WHAT THIS TASK INVOLVES
Exactly reproduce the lines from the top of the entries below through the line containing "Mientras, el subdirector", with both ends included.

THE RECORDS
_ _ _

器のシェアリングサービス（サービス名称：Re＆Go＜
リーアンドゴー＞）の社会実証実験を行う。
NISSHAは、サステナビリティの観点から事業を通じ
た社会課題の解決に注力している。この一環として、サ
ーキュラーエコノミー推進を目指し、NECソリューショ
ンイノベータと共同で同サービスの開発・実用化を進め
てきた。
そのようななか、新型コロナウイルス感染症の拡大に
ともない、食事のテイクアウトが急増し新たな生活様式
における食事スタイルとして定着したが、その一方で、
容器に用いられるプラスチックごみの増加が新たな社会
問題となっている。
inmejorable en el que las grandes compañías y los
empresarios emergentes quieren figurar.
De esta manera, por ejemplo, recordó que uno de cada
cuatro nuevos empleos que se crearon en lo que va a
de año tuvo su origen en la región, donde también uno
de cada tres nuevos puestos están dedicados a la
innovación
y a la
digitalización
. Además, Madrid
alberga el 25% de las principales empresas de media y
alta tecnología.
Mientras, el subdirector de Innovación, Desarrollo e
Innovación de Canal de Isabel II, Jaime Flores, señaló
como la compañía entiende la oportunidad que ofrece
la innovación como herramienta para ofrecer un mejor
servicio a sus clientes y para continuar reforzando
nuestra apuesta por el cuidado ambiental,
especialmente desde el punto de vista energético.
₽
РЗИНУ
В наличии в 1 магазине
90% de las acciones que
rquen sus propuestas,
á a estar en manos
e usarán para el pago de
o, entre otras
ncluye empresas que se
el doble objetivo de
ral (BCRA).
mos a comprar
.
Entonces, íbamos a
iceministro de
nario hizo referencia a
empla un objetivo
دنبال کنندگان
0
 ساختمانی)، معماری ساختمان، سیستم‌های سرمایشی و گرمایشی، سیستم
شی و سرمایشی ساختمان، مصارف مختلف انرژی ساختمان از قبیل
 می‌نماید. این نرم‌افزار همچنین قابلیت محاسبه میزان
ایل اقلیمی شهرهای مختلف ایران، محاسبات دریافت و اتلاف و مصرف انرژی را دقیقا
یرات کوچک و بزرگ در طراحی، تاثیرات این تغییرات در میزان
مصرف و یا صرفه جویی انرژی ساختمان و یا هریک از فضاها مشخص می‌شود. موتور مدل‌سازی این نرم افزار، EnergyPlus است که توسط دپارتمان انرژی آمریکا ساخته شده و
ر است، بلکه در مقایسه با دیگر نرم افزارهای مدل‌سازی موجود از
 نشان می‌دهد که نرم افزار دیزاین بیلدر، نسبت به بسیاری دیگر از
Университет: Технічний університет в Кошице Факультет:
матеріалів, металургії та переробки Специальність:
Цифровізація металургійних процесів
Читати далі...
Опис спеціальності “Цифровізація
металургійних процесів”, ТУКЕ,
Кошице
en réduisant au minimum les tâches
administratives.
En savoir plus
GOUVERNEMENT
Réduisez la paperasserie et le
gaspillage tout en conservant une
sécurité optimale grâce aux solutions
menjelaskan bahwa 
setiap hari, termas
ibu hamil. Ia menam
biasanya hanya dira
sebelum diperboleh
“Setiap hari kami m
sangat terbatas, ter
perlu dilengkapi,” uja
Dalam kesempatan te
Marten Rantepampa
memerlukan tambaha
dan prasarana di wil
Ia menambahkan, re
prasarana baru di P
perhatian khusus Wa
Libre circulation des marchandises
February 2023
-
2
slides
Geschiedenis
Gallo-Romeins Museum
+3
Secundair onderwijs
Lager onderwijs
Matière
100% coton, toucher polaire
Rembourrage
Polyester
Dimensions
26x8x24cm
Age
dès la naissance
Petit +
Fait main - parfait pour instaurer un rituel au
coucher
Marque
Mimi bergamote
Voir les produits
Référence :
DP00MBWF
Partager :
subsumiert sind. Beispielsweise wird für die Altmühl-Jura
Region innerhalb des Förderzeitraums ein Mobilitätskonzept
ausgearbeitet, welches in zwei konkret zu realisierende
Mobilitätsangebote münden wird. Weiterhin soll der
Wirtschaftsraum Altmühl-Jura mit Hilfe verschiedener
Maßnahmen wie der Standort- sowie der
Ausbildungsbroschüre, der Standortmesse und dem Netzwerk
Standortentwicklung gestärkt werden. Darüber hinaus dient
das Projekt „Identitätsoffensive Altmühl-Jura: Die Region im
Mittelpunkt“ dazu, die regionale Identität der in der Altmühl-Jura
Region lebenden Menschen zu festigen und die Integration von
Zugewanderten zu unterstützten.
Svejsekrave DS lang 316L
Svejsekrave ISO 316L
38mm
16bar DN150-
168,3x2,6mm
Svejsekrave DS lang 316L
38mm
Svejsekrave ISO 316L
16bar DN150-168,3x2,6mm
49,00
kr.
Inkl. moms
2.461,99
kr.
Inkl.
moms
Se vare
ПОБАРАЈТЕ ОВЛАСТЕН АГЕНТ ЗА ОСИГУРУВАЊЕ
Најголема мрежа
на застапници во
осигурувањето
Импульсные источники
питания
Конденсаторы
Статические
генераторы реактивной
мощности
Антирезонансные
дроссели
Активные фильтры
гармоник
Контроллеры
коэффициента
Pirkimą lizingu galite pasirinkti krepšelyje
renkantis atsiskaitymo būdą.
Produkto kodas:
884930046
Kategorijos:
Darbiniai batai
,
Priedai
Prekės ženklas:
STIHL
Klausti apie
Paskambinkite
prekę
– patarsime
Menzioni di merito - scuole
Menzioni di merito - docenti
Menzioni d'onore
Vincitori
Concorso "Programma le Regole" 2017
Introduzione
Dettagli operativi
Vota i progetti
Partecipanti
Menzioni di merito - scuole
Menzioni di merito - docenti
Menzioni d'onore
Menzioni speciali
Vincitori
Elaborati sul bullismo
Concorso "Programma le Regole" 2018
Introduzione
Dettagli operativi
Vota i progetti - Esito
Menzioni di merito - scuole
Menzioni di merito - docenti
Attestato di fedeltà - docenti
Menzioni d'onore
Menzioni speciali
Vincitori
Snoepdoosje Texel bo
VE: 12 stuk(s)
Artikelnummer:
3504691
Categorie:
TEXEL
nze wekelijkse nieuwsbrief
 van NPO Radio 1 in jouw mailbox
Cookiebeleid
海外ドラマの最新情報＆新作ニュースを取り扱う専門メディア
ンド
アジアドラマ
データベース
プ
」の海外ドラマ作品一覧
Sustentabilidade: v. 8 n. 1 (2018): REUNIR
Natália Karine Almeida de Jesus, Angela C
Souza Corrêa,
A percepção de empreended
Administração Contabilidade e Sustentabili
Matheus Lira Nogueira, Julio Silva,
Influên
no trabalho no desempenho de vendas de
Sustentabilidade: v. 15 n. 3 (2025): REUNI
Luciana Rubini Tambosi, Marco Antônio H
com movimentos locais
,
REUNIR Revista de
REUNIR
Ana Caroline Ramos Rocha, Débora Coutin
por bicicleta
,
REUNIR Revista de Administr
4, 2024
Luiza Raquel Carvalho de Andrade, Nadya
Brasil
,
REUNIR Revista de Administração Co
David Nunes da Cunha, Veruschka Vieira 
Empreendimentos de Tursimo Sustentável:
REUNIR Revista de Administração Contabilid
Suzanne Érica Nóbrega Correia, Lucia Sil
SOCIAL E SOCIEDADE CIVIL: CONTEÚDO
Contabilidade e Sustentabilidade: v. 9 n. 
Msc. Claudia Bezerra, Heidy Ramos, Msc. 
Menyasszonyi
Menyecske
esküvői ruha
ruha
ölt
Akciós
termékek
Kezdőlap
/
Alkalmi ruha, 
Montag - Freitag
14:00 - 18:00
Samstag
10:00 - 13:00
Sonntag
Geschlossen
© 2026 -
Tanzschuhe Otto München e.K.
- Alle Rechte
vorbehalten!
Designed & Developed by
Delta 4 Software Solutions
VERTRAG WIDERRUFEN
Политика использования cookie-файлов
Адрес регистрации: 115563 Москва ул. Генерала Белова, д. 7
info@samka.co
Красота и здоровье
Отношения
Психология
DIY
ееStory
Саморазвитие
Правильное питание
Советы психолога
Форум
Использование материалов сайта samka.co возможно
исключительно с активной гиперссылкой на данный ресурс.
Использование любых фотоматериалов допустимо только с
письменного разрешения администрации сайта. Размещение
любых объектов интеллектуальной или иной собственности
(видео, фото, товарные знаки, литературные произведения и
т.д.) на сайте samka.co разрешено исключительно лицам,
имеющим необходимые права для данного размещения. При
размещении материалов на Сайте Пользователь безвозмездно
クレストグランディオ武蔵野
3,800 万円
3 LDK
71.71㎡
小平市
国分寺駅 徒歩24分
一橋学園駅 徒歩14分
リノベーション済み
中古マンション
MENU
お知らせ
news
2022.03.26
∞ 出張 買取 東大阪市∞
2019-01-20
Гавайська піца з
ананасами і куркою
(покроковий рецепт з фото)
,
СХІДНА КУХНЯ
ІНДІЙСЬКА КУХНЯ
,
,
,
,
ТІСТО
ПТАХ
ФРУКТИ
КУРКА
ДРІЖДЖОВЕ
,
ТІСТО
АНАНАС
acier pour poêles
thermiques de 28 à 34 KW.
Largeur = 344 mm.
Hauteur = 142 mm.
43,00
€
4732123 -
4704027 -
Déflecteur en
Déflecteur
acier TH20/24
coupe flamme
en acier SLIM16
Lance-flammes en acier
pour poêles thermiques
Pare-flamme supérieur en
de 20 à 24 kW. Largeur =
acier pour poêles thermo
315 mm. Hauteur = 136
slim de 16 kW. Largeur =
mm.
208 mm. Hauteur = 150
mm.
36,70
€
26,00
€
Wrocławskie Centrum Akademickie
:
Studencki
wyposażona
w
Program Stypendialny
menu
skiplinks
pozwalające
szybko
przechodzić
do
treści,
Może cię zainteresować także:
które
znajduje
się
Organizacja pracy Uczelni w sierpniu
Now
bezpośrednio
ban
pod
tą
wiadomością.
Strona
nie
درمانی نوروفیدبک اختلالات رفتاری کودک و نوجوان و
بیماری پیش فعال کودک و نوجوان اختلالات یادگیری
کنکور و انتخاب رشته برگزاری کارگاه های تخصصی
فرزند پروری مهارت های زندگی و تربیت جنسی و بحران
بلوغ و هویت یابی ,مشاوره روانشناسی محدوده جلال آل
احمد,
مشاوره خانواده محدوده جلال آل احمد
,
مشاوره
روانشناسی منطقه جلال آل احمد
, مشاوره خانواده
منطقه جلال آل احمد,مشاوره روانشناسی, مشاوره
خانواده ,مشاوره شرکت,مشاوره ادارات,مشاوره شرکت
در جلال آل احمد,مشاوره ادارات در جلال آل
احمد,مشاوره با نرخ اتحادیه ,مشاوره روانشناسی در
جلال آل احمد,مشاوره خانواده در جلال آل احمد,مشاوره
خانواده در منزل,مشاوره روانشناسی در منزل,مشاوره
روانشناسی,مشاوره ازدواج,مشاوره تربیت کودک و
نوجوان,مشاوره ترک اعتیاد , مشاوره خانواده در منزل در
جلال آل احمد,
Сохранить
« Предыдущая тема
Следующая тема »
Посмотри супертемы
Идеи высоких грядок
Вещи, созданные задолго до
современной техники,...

_ _ _

ANSWER TO THE PROBLEM
器のシェアリングサービス（サービス名称：Re＆Go＜
リーアンドゴー＞）の社会実証実験を行う。
NISSHAは、サステナビリティの観点から事業を通じ
た社会課題の解決に注力している。この一環として、サ
ーキュラーエコノミー推進を目指し、NECソリューショ
ンイノベータと共同で同サービスの開発・実用化を進め
てきた。
そのようななか、新型コロナウイルス感染症の拡大に
ともない、食事のテイクアウトが急増し新たな生活様式
における食事スタイルとして定着したが、その一方で、
容器に用いられるプラスチックごみの増加が新たな社会
問題となっている。
inmejorable en el que las grandes compañías y los
empresarios emergentes quieren figurar.
De esta manera, por ejemplo, recordó que uno de cada
cuatro nuevos empleos que se crearon en lo que va a
de año tuvo su origen en la región, donde también uno
de cada tres nuevos puestos están dedicados a la
innovación
y a la
digitalización
. Además, Madrid
alberga el 25% de las principales empresas de media y
alta tecnología.
Mientras, el subdirector de Innovación, Desarrollo e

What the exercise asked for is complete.